Badanie techniczne – cena za klasyka. Wzrośnie od 1 września 2025. O ile?
Klasyk to nie tylko zabawa. Już od 1 września 2025 badanie techniczne będzie droższe. To pierwsza taka podwyżka… od 21 lat. Ile wyniesie?
Obowiązkowe badanie techniczne auta – co obejmuje?
Badanie techniczne samochodu to sprawdzenie stanu układów, oświetlenia, hamulców, emisji spalin i dokumentów. W przypadku pojazdów leciwych, dochodzą często do tego dodatkowe elementy, jak choćby dokładniejsze sprawdzenie stanu technicznego czy zgodność dokumentów z numerami nadwozia w aucie.
Dla kolekcjonerów i zapalonych pasjonatów to zwykle nie problem. Dla potencjalnych nowych właścicieli sporo dodatkowych wydatków – i problemów – może być czynnikiem zniechęcającym. Dlatego bardzo częstym rozwiązaniem jest rejestracja aut ponad 30-letnich na zabytek.
Cena badania technicznego od 1 września 2025
Najważniejsza zmiana to ta: badanie techniczne samochodu osobowego ma kosztować 149 zł (obecnie 98 zł). Dla auta z instalacją LPG opłata ma wzrosnąć do 243 zł. Ministerstwo Infrastruktury wprowadza nowe stawki rozporządzeniem.
Pojawiła się propozycja, by diagnosta podczas badania technicznego robił 5 zdjęć pojazdu (przód, tył, dwa boki i zdjęcie drogomierza), które trafią do centralnej bazy CEP. Miałoby to zakończyć praktykę „podbicia pieczątki” bez realnej kontroli na ścieżce diagnostycznej.

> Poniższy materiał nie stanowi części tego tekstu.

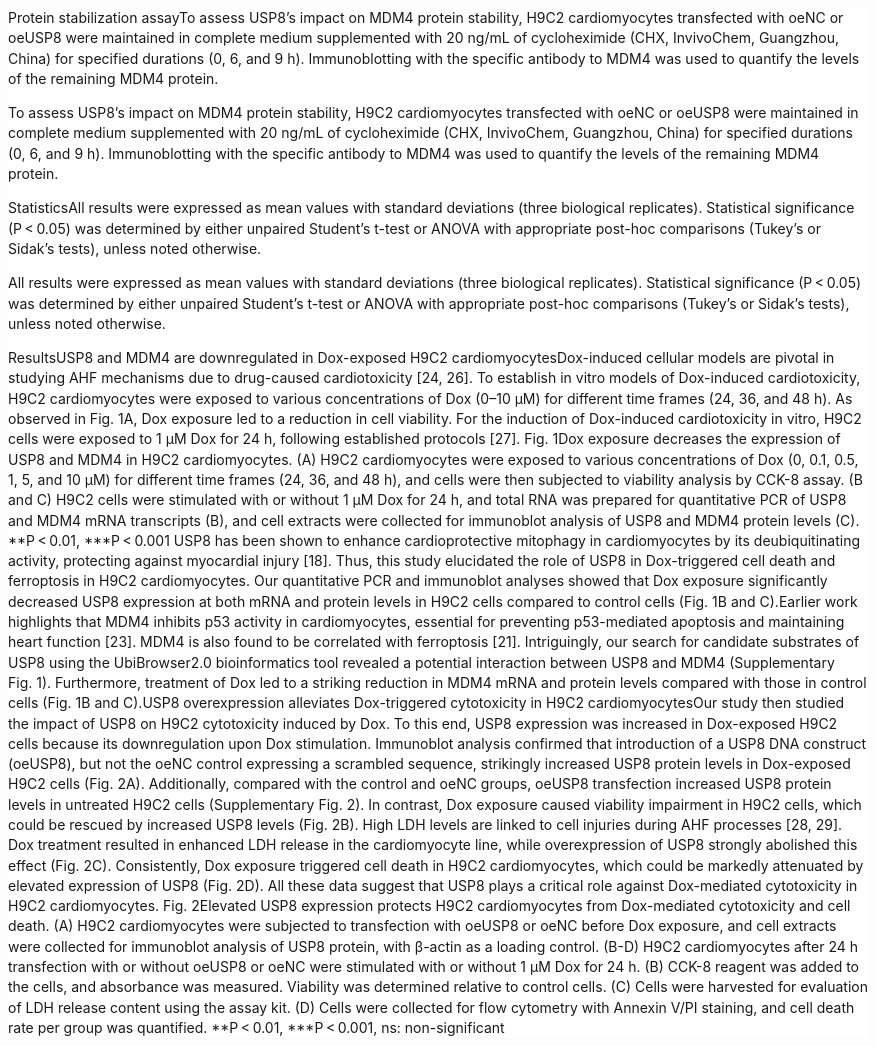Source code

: Protein stabilization assayTo assess USP8’s impact on MDM4 protein stability, H9C2 cardiomyocytes transfected with oeNC or oeUSP8 were maintained in complete medium supplemented with 20 ng/mL of cycloheximide (CHX, InvivoChem, Guangzhou, China) for specified durations (0, 6, and 9 h). Immunoblotting with the specific antibody to MDM4 was used to quantify the levels of the remaining MDM4 protein.

To assess USP8’s impact on MDM4 protein stability, H9C2 cardiomyocytes transfected with oeNC or oeUSP8 were maintained in complete medium supplemented with 20 ng/mL of cycloheximide (CHX, InvivoChem, Guangzhou, China) for specified durations (0, 6, and 9 h). Immunoblotting with the specific antibody to MDM4 was used to quantify the levels of the remaining MDM4 protein.

StatisticsAll results were expressed as mean values with standard deviations (three biological replicates). Statistical significance (P < 0.05) was determined by either unpaired Student’s t-test or ANOVA with appropriate post-hoc comparisons (Tukey’s or Sidak’s tests), unless noted otherwise.

All results were expressed as mean values with standard deviations (three biological replicates). Statistical significance (P < 0.05) was determined by either unpaired Student’s t-test or ANOVA with appropriate post-hoc comparisons (Tukey’s or Sidak’s tests), unless noted otherwise.

ResultsUSP8 and MDM4 are downregulated in Dox-exposed H9C2 cardiomyocytesDox-induced cellular models are pivotal in studying AHF mechanisms due to drug-caused cardiotoxicity [24, 26]. To establish in vitro models of Dox-induced cardiotoxicity, H9C2 cardiomyocytes were exposed to various concentrations of Dox (0–10 µM) for different time frames (24, 36, and 48 h). As observed in Fig. 1A, Dox exposure led to a reduction in cell viability. For the induction of Dox-induced cardiotoxicity in vitro, H9C2 cells were exposed to 1 µM Dox for 24 h, following established protocols [27].
Fig. 1Dox exposure decreases the expression of USP8 and MDM4 in H9C2 cardiomyocytes. (A) H9C2 cardiomyocytes were exposed to various concentrations of Dox (0, 0.1, 0.5, 1, 5, and 10 µM) for different time frames (24, 36, and 48 h), and cells were then subjected to viability analysis by CCK-8 assay. (B and C) H9C2 cells were stimulated with or without 1 µM Dox for 24 h, and total RNA was prepared for quantitative PCR of USP8 and MDM4 mRNA transcripts (B), and cell extracts were collected for immunoblot analysis of USP8 and MDM4 protein levels (C). **P < 0.01, ***P < 0.001
USP8 has been shown to enhance cardioprotective mitophagy in cardiomyocytes by its deubiquitinating activity, protecting against myocardial injury [18]. Thus, this study elucidated the role of USP8 in Dox-triggered cell death and ferroptosis in H9C2 cardiomyocytes. Our quantitative PCR and immunoblot analyses showed that Dox exposure significantly decreased USP8 expression at both mRNA and protein levels in H9C2 cells compared to control cells (Fig. 1B and C).Earlier work highlights that MDM4 inhibits p53 activity in cardiomyocytes, essential for preventing p53-mediated apoptosis and maintaining heart function [23]. MDM4 is also found to be correlated with ferroptosis [21]. Intriguingly, our search for candidate substrates of USP8 using the UbiBrowser2.0 bioinformatics tool revealed a potential interaction between USP8 and MDM4 (Supplementary Fig. 1). Furthermore, treatment of Dox led to a striking reduction in MDM4 mRNA and protein levels compared with those in control cells (Fig. 1B and C).USP8 overexpression alleviates Dox-triggered cytotoxicity in H9C2 cardiomyocytesOur study then studied the impact of USP8 on H9C2 cytotoxicity induced by Dox. To this end, USP8 expression was increased in Dox-exposed H9C2 cells because its downregulation upon Dox stimulation. Immunoblot analysis confirmed that introduction of a USP8 DNA construct (oeUSP8), but not the oeNC control expressing a scrambled sequence, strikingly increased USP8 protein levels in Dox-exposed H9C2 cells (Fig. 2A). Additionally, compared with the control and oeNC groups, oeUSP8 transfection increased USP8 protein levels in untreated H9C2 cells (Supplementary Fig. 2). In contrast, Dox exposure caused viability impairment in H9C2 cells, which could be rescued by increased USP8 levels (Fig. 2B). High LDH levels are linked to cell injuries during AHF processes [28, 29]. Dox treatment resulted in enhanced LDH release in the cardiomyocyte line, while overexpression of USP8 strongly abolished this effect (Fig. 2C). Consistently, Dox exposure triggered cell death in H9C2 cardiomyocytes, which could be markedly attenuated by elevated expression of USP8 (Fig. 2D). All these data suggest that USP8 plays a critical role against Dox-mediated cytotoxicity in H9C2 cardiomyocytes.
Fig. 2Elevated USP8 expression protects H9C2 cardiomyocytes from Dox-mediated cytotoxicity and cell death. (A) H9C2 cardiomyocytes were subjected to transfection with oeUSP8 or oeNC before Dox exposure, and cell extracts were collected for immunoblot analysis of USP8 protein, with β-actin as a loading control. (B-D) H9C2 cardiomyocytes after 24 h transfection with or without oeUSP8 or oeNC were stimulated with or without 1 µM Dox for 24 h. (B) CCK-8 reagent was added to the cells, and absorbance was measured. Viability was determined relative to control cells. (C) Cells were harvested for evaluation of LDH release content using the assay kit. (D) Cells were collected for flow cytometry with Annexin V/PI staining, and cell death rate per group was quantified. **P < 0.01, ***P < 0.001, ns: non-significant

Wspomniane powyżej opłaty za przegląd mają być powiązane ze średnim wynagrodzeniem i co roku waloryzowane o wskaźnik inflacyjny. To oznacza, że 149 zł może stać się „punktem wyjścia”, a nie jednorazową, ostateczną kwotą.
Dodatkowo, pewne typy pojazdów (np. z napędem 4×4) mogą być wyceniane wyżej — bo wymagają innych procedur.
Porady Girls Classic Moto
Oto kilka rzeczy, które można zrobić już teraz, żeby zmniejszyć ryzyko kosztowych niespodzianek:
- Uporządkuj dokumentację — zdjęcia, faktury, opis modyfikacji i historii auta ułatwią diagnoście szybszą i spokojniejszą ocenę.
- Przegląd „na sucho” przed SKP — zrób mały checklist: światła, hamulce, opony, poziomy płynów, stan instalacji LPG (jeśli jest). Mniejsze naprawy samodzielne lub u zaprzyjaźnionego mechanika są często tańsze niż poprawki po negatywnym wyniku.
- Szukaj stacji z doświadczeniem w klasykach — warto zapłacić trochę więcej u diagnosty, który zna się na starych rozwiązaniach i potrafi ocenić, co jest bezpieczne, a co wymaga interwencji.
- Zdjęcia auta — skoro diagnosta będzie robić zdjęcia, miej własne, dokumentujące stan przed twoim przyjazdem — pomoże to w ewentualnych kwestiach spornych, po czasie.